Política

DIRETRIZES DE MIDIA

Projeto propõe diretrizes para reportagens sobre violência contra a mulher

Proposta busca equilibrar informação responsável e proteção das vítimas; tema está em análise na Câmara

Teresinha Ferreira

22 de julho de 2026 às 17:48 ▪ Atualizado há 43 minutos

Ver resumo
  • O Projeto de Lei 1008/26 busca novas diretrizes para a cobertura jornalística sobre violência contra mulheres.
  • Alinha responsabilidade informativa com a proteção das vítimas, sem comprometer a liberdade de imprensa.
  • Assinado pelo deputado Luiz Couto (PT-PB) e outros, propõe mudanças na Lei Maria da Penha.
  • Garante liberdade de expressão sem censura e exige inclusão de canais de denúncia nas coberturas.
  • Define padrões para proteger dados das vítimas e proíbe abordagens sensacionalistas.
  • Sugere boas práticas editoriais para ações ao vivo e emergenciais.
  • Introduz o Selo de Boas Práticas em Comunicação e o Comitê Consultivo de Boas Práticas.
  • Prevê um calendário para campanhas de comunicação e o Prêmio Nacional de Boas Práticas.
  • Destaca a necessidade de evitar narrativas que reforcem estigmas e sensação de impunidade.
  • Baseado em dados do Instituto Patrícia Galvão, alerta sobre enquadramentos narrativos inadequados.
  • Está em análise em várias comissões na Câmara dos Deputados e no Senado.
  • Tramita em caráter conclusivo, necessitando de aprovação para se tornar lei.

Agência Câmara Violência contra a mulher
Violência contra a mulher

O Projeto de Lei 1008/26 propõe estabelecer novas diretrizes para a cobertura jornalística da violência contra a mulher.

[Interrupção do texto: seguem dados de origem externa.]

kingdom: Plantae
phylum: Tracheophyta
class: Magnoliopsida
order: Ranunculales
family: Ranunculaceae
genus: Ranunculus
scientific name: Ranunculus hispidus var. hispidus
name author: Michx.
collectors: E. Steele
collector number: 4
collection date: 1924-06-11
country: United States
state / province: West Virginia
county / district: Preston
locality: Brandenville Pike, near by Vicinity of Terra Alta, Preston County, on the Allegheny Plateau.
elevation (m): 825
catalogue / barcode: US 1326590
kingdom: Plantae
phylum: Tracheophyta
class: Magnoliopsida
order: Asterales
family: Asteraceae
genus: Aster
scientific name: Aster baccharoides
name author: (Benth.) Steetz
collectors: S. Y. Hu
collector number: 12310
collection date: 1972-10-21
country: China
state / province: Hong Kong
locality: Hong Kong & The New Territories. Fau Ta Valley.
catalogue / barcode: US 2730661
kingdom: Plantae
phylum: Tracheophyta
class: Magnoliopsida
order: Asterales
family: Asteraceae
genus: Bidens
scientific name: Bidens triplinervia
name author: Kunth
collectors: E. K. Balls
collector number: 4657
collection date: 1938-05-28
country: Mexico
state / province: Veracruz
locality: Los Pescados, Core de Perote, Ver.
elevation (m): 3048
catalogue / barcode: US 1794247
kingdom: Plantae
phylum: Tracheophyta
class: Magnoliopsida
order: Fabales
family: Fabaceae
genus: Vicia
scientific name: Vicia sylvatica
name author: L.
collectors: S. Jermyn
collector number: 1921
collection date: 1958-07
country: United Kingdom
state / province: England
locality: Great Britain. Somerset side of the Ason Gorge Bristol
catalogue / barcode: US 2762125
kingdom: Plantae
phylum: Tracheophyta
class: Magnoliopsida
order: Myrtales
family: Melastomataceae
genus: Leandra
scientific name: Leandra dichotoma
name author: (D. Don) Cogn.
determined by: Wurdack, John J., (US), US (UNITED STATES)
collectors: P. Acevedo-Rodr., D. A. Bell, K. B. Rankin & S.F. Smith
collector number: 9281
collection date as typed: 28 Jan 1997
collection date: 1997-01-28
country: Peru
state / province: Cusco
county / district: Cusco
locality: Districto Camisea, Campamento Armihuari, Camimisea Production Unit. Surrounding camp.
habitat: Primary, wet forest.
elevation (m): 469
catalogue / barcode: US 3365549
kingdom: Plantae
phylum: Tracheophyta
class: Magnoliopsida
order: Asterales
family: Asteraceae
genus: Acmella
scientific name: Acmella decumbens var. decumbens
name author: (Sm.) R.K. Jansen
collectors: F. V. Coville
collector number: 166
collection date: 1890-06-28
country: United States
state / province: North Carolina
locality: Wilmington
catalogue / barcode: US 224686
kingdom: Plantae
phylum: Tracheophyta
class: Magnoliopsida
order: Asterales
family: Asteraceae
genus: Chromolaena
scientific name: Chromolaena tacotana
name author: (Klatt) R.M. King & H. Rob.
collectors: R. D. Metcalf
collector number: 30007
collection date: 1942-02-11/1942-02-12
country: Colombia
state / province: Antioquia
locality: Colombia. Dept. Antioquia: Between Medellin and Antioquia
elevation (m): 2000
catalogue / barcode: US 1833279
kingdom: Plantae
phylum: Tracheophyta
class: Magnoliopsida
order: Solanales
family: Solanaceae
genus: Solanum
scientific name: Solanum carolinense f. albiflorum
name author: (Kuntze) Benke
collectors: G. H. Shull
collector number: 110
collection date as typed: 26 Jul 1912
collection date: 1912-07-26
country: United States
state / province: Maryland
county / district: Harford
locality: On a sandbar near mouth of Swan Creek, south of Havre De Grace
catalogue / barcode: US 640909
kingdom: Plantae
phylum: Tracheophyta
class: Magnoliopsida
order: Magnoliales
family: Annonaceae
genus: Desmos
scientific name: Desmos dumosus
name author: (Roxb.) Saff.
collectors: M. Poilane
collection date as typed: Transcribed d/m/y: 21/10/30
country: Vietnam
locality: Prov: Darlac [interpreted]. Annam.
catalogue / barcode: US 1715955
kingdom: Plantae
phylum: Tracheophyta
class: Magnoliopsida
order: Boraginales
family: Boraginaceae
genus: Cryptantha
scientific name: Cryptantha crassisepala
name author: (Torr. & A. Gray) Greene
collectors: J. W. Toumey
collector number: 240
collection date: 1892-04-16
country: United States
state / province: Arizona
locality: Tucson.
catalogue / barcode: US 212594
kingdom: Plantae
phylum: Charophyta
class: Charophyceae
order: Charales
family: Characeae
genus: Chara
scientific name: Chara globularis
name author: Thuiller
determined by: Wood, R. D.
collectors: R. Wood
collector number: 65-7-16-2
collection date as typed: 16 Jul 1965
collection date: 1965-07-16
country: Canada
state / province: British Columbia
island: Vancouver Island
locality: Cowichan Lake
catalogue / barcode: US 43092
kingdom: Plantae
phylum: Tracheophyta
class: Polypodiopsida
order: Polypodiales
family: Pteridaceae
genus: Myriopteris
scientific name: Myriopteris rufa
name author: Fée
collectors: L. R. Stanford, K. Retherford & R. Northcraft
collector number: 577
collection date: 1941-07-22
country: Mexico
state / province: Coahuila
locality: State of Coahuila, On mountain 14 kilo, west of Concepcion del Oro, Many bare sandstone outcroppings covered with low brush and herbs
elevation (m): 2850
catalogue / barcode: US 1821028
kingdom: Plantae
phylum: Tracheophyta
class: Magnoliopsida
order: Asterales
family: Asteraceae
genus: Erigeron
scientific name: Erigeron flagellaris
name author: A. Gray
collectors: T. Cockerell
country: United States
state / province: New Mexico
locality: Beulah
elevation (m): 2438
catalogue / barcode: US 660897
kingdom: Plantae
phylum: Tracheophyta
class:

O objetivo é alinhar a responsabilidade informativa à proteção das vítimas, preservando a liberdade de imprensa. A proposta, assinada pelo deputado Luiz Couto (PT-PB) e outros parlamentares, sugere alterações na Lei Maria da Penha.

O projeto inclui a garantia de liberdade de expressão sem censura prévia e exige a inclusão de blocos informativos com canais de denúncia nas coberturas temáticas. Além disso, estabelece padrões para proteger dados das vítimas, proíbe abordagens sensacionalistas e sugere boas práticas editoriais para ações ao vivo e emergenciais.

Uma das novidades é a criação do Selo de Boas Práticas em Comunicação, além do Comitê Consultivo de Boas Práticas, de caráter multissetorial. O Executivo poderá também definir um calendário nacional para campanhas de comunicação e instituir o Prêmio Nacional de Boas Práticas.

Segundo os parlamentares, a forma como o feminicídio é noticiado pode reforçar estigmas e aumentar a sensação de impunidade. Referindo-se ao dossiê do Instituto Patrícia Galvão, os autores alertam para o uso de enquadramentos narrativos inadequados que ignoram os marcadores sociais da violência.

O projeto está em análise nas comissões de Cultura, Comunicação, Defesa dos Direitos da Mulher, Finanças e Tributação, além de Constituição e Justiça e de Cidadania. A proposta tramita em caráter conclusivo, precisando da aprovação por deputados e senadores para se tornar lei.